Ayant beaucoup aimé « En vieillissant les hommes pleurent », je me suis laissée tenter par ce nouveau roman qui trônait sur la table consacrée aux nouveautés de la bibliothèque, donc difficile de résister…

Ce roman démarre sur une scène magistrale : Reine est assise près de la table de la cuisine, un couteau à côté d'elle et redoute d'avoir tué ses enfants car il règne un silence inquiétant dans la maison.

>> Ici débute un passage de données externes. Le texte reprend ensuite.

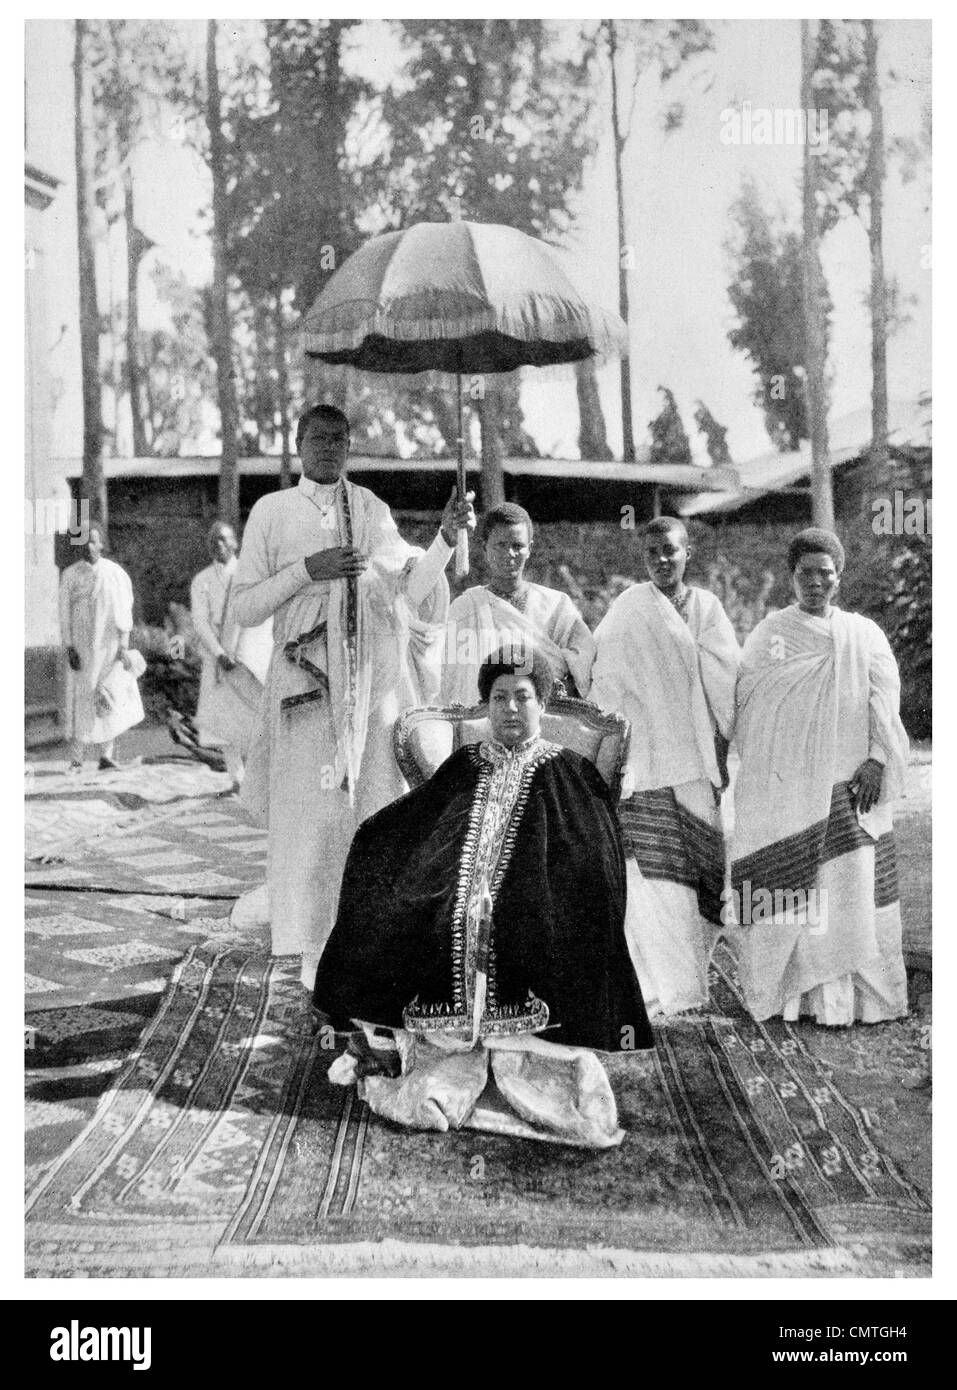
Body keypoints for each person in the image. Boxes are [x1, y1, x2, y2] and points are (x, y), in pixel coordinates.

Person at [313, 649, 652, 1147]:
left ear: (544, 704)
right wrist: (374, 843)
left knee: (517, 923)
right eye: (499, 698)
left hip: (534, 900)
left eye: (523, 697)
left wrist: (534, 893)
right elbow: (420, 822)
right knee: (410, 903)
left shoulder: (570, 769)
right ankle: (441, 1044)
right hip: (456, 893)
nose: (511, 709)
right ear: (486, 705)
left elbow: (594, 853)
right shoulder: (466, 761)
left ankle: (514, 1055)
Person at [231, 403, 475, 988]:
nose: (329, 448)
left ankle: (372, 936)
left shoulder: (368, 508)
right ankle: (311, 944)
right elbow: (243, 607)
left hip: (370, 685)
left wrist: (443, 540)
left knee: (373, 806)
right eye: (317, 438)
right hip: (304, 685)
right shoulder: (271, 511)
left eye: (339, 439)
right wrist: (306, 571)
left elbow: (411, 586)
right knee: (310, 817)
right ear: (297, 442)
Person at [727, 528, 910, 1026]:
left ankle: (856, 1001)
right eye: (805, 573)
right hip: (789, 791)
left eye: (825, 573)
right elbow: (750, 711)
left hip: (852, 782)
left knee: (849, 889)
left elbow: (884, 703)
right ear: (792, 576)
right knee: (795, 895)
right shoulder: (771, 634)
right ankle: (792, 996)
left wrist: (876, 759)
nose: (815, 582)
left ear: (838, 578)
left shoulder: (863, 634)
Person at [590, 517, 740, 1018]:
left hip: (695, 759)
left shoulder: (708, 609)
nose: (661, 559)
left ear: (687, 552)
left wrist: (720, 749)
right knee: (650, 879)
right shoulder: (629, 608)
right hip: (646, 763)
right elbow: (604, 678)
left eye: (670, 550)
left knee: (700, 870)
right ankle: (657, 984)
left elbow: (727, 681)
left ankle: (691, 981)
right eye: (652, 552)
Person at [440, 502, 595, 704]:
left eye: (517, 546)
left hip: (545, 720)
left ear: (529, 549)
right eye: (500, 545)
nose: (509, 554)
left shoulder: (557, 605)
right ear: (485, 547)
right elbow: (447, 676)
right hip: (479, 723)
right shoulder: (464, 609)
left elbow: (584, 664)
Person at [190, 520, 273, 793]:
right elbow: (200, 622)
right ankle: (237, 779)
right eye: (213, 540)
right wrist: (219, 653)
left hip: (248, 657)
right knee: (223, 723)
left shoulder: (252, 575)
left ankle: (260, 780)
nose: (219, 545)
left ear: (235, 543)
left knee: (255, 721)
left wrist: (244, 652)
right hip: (218, 658)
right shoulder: (201, 580)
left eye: (224, 539)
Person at [59, 522, 143, 771]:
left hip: (109, 645)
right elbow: (64, 612)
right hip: (83, 647)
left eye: (94, 541)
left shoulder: (115, 573)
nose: (89, 546)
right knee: (83, 696)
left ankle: (106, 755)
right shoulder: (71, 574)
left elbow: (124, 610)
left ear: (102, 544)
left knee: (107, 694)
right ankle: (77, 758)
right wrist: (69, 646)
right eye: (84, 541)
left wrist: (124, 646)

Que s'est-il réellement passé?

L'auteur nous raconte l'histoire d'une femme, Reine, sur laquelle le destin s'acharne : elle est au chômage, a pris du poids car elle a enchaîné trois grossesses de suite et son mari l'a quittée pour une femme plus jeune, plus aisée. Elle a du mal à nourrir ses enfants et il est parfois difficile de payer la cantine pour qu'ils puissent avoir au moins un repas correct dans la journée. En plus, les services sociaux menacent de lui prendre ses trois enfants, son cher mari prétendant qu'elle est une mauvaise mère…

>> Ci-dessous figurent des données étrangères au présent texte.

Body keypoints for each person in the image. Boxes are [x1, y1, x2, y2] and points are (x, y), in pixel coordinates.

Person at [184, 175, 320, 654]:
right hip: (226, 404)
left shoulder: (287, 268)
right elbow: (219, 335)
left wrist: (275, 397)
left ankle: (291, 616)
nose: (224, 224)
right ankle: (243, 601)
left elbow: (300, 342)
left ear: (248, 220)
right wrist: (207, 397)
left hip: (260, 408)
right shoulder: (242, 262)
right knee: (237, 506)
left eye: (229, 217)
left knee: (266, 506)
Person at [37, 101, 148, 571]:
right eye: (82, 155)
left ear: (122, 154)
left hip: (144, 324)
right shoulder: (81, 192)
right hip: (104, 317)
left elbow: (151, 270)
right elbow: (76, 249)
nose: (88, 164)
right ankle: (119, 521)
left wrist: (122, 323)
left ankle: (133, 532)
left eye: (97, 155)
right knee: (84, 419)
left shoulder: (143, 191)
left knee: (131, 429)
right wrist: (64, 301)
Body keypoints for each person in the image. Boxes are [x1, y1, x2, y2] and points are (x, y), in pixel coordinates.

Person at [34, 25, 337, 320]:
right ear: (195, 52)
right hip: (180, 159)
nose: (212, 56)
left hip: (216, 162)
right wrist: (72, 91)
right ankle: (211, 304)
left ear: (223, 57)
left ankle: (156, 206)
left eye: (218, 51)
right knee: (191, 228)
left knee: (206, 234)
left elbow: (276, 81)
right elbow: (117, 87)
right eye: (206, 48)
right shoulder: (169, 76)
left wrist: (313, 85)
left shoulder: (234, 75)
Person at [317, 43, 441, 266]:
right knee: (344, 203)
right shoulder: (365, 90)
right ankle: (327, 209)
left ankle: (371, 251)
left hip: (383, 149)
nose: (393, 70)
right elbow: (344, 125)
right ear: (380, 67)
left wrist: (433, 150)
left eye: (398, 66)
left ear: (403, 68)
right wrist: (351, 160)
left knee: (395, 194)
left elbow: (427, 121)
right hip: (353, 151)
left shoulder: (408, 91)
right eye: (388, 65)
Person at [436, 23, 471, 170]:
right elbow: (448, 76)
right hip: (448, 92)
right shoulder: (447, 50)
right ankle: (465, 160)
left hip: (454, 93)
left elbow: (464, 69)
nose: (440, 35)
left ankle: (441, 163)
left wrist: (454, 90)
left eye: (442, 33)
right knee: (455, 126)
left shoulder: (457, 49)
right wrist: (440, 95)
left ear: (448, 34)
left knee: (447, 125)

Comment trouver un travail quand on habite dans une maison assez retirée, sans moyen de locomotion et sans avoir suffisamment d'énergie pour s'accrocher à la vie ? Un jour, elle trouve la force de nettoyer le jardin, enseveli sous des tonnes de ferraille, bric-à-brac en tout genre, car elle veut voir l'herbe… et surprise, sous les gravats : une mobylette en état de marche.

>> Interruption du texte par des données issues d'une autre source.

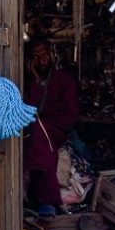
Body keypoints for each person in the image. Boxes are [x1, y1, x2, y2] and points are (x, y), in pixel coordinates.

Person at [23, 39, 79, 218]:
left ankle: (46, 201)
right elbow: (28, 110)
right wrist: (36, 82)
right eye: (36, 57)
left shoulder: (64, 81)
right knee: (39, 138)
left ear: (51, 55)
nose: (42, 61)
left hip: (55, 129)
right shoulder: (26, 81)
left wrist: (45, 123)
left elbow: (70, 116)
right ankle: (45, 200)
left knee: (40, 134)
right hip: (34, 130)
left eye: (44, 55)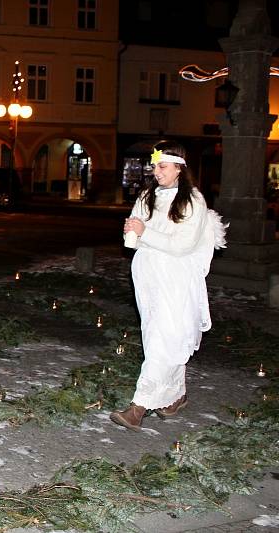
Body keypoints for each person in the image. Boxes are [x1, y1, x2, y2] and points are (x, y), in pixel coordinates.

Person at [110, 141, 227, 432]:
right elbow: (135, 239)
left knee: (164, 337)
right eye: (154, 165)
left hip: (176, 277)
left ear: (179, 167)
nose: (155, 170)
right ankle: (175, 397)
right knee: (158, 336)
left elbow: (182, 245)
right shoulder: (147, 195)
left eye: (162, 166)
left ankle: (138, 406)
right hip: (148, 276)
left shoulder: (193, 201)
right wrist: (132, 233)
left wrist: (144, 232)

On va assister à une transformation de cette femme, qui devient thanatopractrice, s'occupe des morts pour les rendre plus beaux pour les familles ; elle coud des sortes de patchworks avec des restes de tissus pour en faire des oreillers, des scènes qui symbolisent la vie des autres ou ses propres émotions.

Durant ses voyages à mobylette pour se rendre au travail, elle fait la connaissance d'un routier avec lequel elle va découvrir le véritable amour : il la traite avec délicatesse, elle se sent à nouveau vivante, femme, mais l'a-t-elle jamais été vraiment ?

Jean-Luc Seigle raconte cette femme, lui redonne une légitimité, une dignité qu'on lui a prise, (ou qu'elle ne s'est jamais vraiment sentie en droit d'avoir). Il lui donne vie, alors qu'elle a surtout vécu pour les autres, en s'oubliant au passage. Reine est inscrite dans une longue lignée de femmes qui ont eu des vies difficiles : l'exil, la nécessité de s'en sortir en faisant des travaux difficiles, les unes confortées par leur foi en Dieu, puis sa grand-mère, avec les rêve d'une utopie communiste chevillée au corps.

L'auteur excelle à décrire ces êtres dont la vie est difficile, un combat au quotidien pour survivre, avec les illusions d'un monde meilleur, les inégalités sociales, l'injustice dans ce monde qui se déshumanise, le travail des mains qui ne signifie plus rien à l'heure où tout se dématérialise… une histoire magnifique qui touche le lecteur…

Jean-Luc Seigle nous propose ensuite une réflexion qu'il a appelé « A la recherche d'un sixième continent » partant à la recherche de ce qu'on appelle le roman populaire, et les vrais portraits de femmes (une femme comme personnage principal, qui soit autre chose qu'une nunuche… il faut attendre Lamartine !). Cette réflexion qui nous emmène jusqu'à New-York, la statue de la liberté, les immigrants, Ellis Island, est magistrale.

J'ai beaucoup aimé Reine, son histoire, son combat et le regard sans complaisance que jette l'auteur sur la société de consommation.